Spiro, Melford. 1990. "On the Strange and the Familiar in Recent Anthropological Thought," in Cultural Psychology: Essays on Comparative Human Development, eds. James W. Stigler, Richard A. Shweder, and Gilbert Herdt, 47-61. Cambridge, UK: Cambridge University Press.
GN502.C85 1989.

Begins with the catalyst for his essay, a remark by T.S. Eliot that "all good poetry" should make the strange familiar and the familiar strange. First insight that he had with respect to this, many years ago, was that anthropologists did the same thing. Second insight, more recently, was that anthropologists, while they still adopt this approach in their teaching, no longer are in the business of making the familiar strange and the strange familiar as *scholars*. He dates this change to approximately 1970. Prior to that, anthropologists had developed a technical vocabulary, supposedly value-neutral, for translating both other cultures (making the strange more familiar) and their own (making the familiar strange) into comparable entities. This was thought to be useful not only for comparative but also for single-culture studies: "For it compels the anthropologist to include in his explanatory net a variety of variables which, because that culture - depending on whether the anthropologist is a native or a foreigner - is either too familiar or too strange, would otherwise remain opaque to his perceptions" (49). For the third hat that anthropologists wear, that of cultural critic, the activity of making the strange familiar is primary and is used to deny the moral or cognitive inferiority of people of other cultures. He does not claim that anthropology necessarily succeeded in these aims, only that attempts were made in good faith to achieve them.

Of the three hats, he sees the "sea change" in anthropology in scholarly and in critical work. "One group of anthropologists rejects the making of the strange familiar on the ground that the range of cultural diversity makes this operation impossible to achieve; a second group rejects it on the ground that, even if it were possible, Western 'domination' of non-Western societies makes it undesirable to achieve.... there is still a third group... who reject that operation on both grounds" (51). Of the first group, he notes, "...if cultures are comprehensible only in their own terms, then it is clearly not possible for a comparative anthropology to achieve its twin desderata of translating the different cultural worlds comprising human cultural diversity in a manner that at one and the same time makes each of them both meaningful and intelligible, on the one hand, and yet comparable with all others, on the other hand.... as the creature of Western culture, anthropology is no the transcultural science that it was formerly coneived to be; rather, it is more accurately conceived as an ethnoscience of Western culture, reflecting and being informed by the Western conceptual world" (52). "In short, the strange cannot possibly be anything other than Other" (53).

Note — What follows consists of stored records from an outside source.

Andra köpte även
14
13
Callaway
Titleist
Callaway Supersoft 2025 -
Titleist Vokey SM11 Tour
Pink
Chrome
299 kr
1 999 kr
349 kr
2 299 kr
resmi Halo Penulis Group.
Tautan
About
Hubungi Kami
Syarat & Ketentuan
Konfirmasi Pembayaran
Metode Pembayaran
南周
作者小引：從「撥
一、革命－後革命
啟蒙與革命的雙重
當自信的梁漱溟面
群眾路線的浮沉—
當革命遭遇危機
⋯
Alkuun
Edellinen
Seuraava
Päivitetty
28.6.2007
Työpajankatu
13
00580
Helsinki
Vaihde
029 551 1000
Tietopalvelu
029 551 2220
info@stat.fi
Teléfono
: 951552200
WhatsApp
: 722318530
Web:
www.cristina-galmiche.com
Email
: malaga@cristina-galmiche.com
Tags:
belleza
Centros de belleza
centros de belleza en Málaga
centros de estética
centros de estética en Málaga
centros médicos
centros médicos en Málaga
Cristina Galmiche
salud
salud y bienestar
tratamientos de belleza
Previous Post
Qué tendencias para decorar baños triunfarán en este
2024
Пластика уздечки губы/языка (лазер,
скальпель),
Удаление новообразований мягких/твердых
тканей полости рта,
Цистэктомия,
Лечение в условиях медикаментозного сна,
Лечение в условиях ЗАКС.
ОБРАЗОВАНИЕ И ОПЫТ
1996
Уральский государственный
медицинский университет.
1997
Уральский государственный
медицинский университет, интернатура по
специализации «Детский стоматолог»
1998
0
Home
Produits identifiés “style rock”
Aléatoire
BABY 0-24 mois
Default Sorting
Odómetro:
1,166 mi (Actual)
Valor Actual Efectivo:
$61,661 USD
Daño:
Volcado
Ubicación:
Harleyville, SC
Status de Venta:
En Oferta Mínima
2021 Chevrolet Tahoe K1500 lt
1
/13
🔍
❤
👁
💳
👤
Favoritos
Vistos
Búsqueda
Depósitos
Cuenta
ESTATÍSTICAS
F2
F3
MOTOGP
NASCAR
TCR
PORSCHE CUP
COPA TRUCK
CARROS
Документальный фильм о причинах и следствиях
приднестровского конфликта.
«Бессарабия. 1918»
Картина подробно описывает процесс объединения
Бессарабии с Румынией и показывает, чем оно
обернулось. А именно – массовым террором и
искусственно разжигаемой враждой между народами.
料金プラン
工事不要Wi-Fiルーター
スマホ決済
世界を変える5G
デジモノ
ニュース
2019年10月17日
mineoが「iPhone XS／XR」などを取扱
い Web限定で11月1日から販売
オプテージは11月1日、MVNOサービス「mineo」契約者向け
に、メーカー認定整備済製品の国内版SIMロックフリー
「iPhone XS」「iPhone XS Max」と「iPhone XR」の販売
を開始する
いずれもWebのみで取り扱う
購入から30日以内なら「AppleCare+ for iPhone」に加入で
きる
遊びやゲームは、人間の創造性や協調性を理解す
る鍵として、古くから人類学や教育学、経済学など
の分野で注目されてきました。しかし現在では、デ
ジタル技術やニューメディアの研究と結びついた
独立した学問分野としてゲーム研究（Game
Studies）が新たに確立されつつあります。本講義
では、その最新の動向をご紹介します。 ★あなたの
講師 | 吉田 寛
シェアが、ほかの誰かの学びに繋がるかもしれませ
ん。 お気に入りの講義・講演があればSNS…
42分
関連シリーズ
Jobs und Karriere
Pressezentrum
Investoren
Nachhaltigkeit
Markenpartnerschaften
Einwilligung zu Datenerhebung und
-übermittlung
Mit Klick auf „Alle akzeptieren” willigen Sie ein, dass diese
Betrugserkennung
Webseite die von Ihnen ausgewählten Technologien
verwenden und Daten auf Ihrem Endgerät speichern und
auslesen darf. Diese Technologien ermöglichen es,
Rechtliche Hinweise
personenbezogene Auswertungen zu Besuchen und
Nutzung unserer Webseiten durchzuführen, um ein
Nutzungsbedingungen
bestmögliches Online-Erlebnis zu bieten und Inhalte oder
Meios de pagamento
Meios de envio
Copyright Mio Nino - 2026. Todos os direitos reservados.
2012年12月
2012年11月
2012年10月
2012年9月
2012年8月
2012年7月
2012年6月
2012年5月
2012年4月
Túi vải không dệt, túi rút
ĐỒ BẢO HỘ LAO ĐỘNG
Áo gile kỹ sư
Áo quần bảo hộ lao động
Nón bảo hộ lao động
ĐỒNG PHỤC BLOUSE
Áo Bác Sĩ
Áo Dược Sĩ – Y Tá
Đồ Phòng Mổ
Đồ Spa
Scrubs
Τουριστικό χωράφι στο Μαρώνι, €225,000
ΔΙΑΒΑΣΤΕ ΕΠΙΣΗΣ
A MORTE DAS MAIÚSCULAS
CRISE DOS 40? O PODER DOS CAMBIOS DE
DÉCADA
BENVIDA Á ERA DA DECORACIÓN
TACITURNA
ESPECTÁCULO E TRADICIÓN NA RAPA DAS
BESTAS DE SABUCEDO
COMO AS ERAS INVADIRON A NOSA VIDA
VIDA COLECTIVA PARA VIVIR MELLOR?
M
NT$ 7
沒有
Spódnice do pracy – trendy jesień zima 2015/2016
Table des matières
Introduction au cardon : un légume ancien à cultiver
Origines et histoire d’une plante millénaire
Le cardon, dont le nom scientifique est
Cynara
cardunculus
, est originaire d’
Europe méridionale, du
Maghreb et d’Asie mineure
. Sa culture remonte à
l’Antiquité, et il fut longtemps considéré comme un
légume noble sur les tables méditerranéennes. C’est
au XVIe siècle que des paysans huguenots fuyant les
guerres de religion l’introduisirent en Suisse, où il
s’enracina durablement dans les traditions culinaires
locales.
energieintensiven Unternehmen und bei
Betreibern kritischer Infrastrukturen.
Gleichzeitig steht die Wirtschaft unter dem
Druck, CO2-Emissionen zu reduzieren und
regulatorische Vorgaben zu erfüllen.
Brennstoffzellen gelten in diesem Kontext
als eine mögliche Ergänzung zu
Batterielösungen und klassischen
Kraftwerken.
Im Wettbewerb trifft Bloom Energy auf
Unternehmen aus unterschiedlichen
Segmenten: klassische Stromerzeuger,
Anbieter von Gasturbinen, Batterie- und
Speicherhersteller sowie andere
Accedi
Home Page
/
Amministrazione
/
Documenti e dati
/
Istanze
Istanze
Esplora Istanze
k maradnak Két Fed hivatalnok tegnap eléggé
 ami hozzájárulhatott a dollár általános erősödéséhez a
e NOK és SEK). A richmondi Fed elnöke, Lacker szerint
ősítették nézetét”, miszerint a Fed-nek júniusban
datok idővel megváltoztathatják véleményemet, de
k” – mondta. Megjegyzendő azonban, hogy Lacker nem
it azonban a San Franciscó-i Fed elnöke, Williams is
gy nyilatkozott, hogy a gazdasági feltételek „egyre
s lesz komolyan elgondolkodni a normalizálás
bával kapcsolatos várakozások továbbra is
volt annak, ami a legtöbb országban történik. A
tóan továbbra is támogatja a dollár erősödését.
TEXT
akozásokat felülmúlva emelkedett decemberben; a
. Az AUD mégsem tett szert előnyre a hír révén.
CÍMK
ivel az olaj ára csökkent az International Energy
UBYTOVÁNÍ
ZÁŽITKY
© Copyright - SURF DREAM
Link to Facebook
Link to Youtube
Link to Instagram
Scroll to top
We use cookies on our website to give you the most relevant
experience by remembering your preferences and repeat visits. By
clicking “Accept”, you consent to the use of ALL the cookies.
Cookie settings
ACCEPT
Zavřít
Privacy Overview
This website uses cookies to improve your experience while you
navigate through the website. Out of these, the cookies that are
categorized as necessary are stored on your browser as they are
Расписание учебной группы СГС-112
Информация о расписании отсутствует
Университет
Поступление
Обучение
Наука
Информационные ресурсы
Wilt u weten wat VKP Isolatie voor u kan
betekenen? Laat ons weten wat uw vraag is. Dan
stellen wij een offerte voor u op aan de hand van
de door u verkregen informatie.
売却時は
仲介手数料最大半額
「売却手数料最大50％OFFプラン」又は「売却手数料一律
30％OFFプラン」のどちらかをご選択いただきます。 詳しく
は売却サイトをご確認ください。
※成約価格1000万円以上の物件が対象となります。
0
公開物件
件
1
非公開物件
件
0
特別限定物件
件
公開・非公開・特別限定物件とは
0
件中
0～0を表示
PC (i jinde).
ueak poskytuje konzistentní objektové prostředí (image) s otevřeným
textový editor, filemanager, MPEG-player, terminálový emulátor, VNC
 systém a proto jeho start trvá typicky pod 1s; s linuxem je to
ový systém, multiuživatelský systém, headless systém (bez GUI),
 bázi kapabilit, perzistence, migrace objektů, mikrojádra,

Of the second viewpoint, the moral argument that calls for a "non-Western anthropology," he concludes, "When these cultures are conceptualized by that alternative - their own - ethnoscience, they still, of course, remain Other vis-à-vis Western culture, buth they achieve a status (at the very least) of equality with it. In sum, the strange can only become the euqal of the familiar not, paradoxically enough, by being made familiar, but by remaining strange" (53-54).

Concerning cultural criticism, the difference in the newer anthropology is that rather than attempting to make the strange familiar, critics tend to claim that the familiar is itself strange, in the sense that modern society is alienated from the "authentic" order of things represented by primitive society. Identifies two strands of thought that lead to this conclusion (although they seem pretty similar to me): "Primitivism and Utopianism on one hand, and on the other hand from any number of theories that (beginning with Marx) view Western capitalist society as the seedbed of alienation" (56). Thus, according to Spiro's characterization of current anthropological thought, there is "an unremitting perception of the entire human world as 'strange'" (57).

Makes a logical argument that the critical stance holding Western society to be alienating and non-Western cultures to be integrative must be an anthropological assumption and not a finding, because to compare cultures empirically violates the assumption of incommensurability. Cites Levi-Strauss on the paradoxes of such a critical stance vis-a-vis the "Otherness-of-the-familiar." Applies Hilary Putnam's critique of histories of science to anthropology to disarm the "Otherness-of-the-strange" assumptions about absolute incommensurability; "If strange cultures are not only different from, but are also incommensurate with, Western culture, then anthropologists would be incapable of describing, let alone interpreting, the cultures of the strange groups in which they conduct research" (58-59).